La fausse alerte qui a provoqué une importante opération policière vendredi dans les bureaux d’Ubisoft à Montréal a toutes les caractéristiques d’un swatting, pratique qui consiste à piéger les forces de l’ordre par des canulars téléphoniques. Ce phénomène en pleine croissance aux États-Unis pousse même certaines villes américaines à prendre des précautions particulières.

« Pendant qu’on déploie des dizaines de policiers sur ces opérations, ils ne peuvent pas faire leur travail ailleurs. Dans le pire des cas, ça peut coûter la vie à quelqu’un », déplore l’ancien agent du Service canadien du renseignement de sécurité Michel Juneau-Katsuya.

Le Service de police de la Ville de Montréal (SPVM) n’a pas confirmé que l’incident survenu vendredi découlait d’un cas de swatting.

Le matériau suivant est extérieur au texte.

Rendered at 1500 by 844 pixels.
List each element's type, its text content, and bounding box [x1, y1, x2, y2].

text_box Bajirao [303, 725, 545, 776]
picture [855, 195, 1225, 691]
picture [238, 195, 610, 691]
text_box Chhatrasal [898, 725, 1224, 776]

Cependant, les indices préliminaires semblent pointer dans cette direction.

« Le phénomène qu’on a vu à Ubisoft est dangereux et d’une certaine ampleur », indique Michel Wilson, ancien commandant du Groupe tactique d’intervention (GTI) du SPVM. Cette escouade d’élite, qui se spécialise dans les interventions les plus critiques, dont les prises d’otage, s’apparente au SWAT américain.

Des dizaines de policiers du GTI ont été déployés vendredi sur les lieux de l’opération. Un important périmètre de sécurité a été établi sur le boulevard Saint-Laurent.

La police ne peut pas prendre de risque. On n’arrive pas à voir la différence entre un canular et un vrai appel.

Michel Juneau-Katsuya, ancien agent du Service canadien du renseignement de sécurité

Phénomène américain

Selon le FBI, le nombre de signalements de swatting sur le territoire américain est passé de 400 par année à plus de 1000 en 2019.

Une partie de cette augmentation est attribuable à la popularité grandissante des jeux vidéo en ligne. Le swatting y est une pratique populaire, notamment pour nuire aux joueurs rivaux.

En 2017, un homme du Kansas a été tué chez lui par un policier du SWAT. Les services de police avaient reçu un appel pour signaler une fausse prise d’otage à la supposée adresse d’un joueur de jeu vidéo, à la suite d’une dispute lors d’une partie de Call of Duty.

Le phénomène a pris une telle ampleur que certaines villes se sont dotées d’un registre anti-swatting. À Seattle, les personnes qui craignent d’être victimes de swatting peuvent enregistrer leur adresse auprès de la police. Si un agent est envoyé à cette adresse, il procédera avec une plus grande prudence.

« Ça peut être pratique pour une entreprise qui a mis à pied un employé qui l’a mal pris et qui a fait des menaces », explique M. Juneau-Katsuya.

D’après lui, une telle initiative pourrait devenir une solution intéressante à Montréal. Cependant, les efforts administratifs qu’implique un tel projet doivent être justifiés.

« Pour l’instant, je ne pense pas que ce soit un problème encore très grand ici », conclut M. Juneau-Katsuya.